The National Women's Soccer League awarded its fifteenth franchise to Columbus, Ohio for $205 million, with the Haslam Sports Group—owners of the NFL's Cleveland Browns and MLS's Columbus Crew—writing the check. The team begins play in 2028. The fee is the highest in women's soccer history and represents a 71% premium over the $120 million Boston paid in October 2023.
The Haslams now control three professional franchises across two cities and two leagues. Jimmy Haslam bought the Browns for $1 billion in 2012, then added the Crew for $230 million in 2018 after blocking the team's planned Austin relocation. The NWSL franchise slots between those assets geographically—Columbus versus Cleveland—and structurally, given MLS's current $500-600 million expansion valuations. The group will share front-office infrastructure with the Crew, including stadium operations at Lower.com Field, though NWSL sources indicate Columbus is negotiating for a separate 8,000-seat soccer-specific venue downtown.

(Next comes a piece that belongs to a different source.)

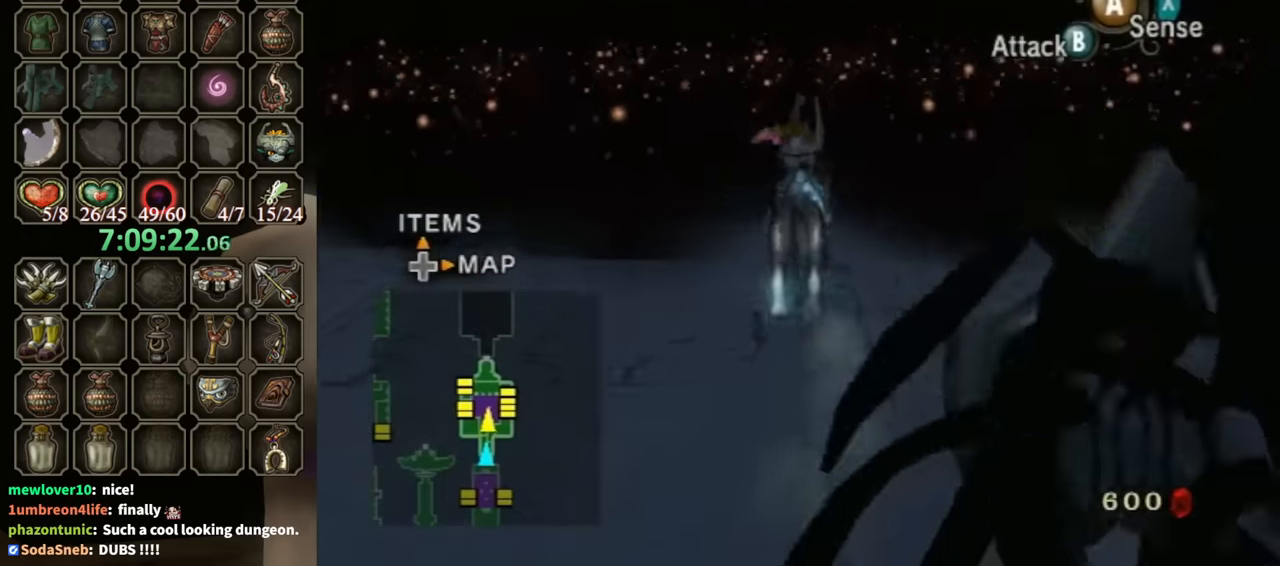
{"buttons": [], "left_stick": "up", "right_stick": "center", "events": []}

The $205 million fee matters because it resets the floor for the league's next expansion cycle. The NWSL has committed to sixteen franchises by 2026, meaning one slot remains. Cleveland, Cincinnati, and Philadelphia are known bidders. Sources close to two ownership groups say they were modeling $150-175 million bids before Columbus closed. Now the ask is closer to $220 million, with the league citing media-rights momentum—the $240 million four-year CBS/ESPN/Prime Video deal signed in November 2023 runs through 2027, and renewal talks are expected to open this fall. One team president called the Columbus premium "a tax on being late," noting that Utah paid $2 million in 2017 and San Diego paid $50 million in 2022.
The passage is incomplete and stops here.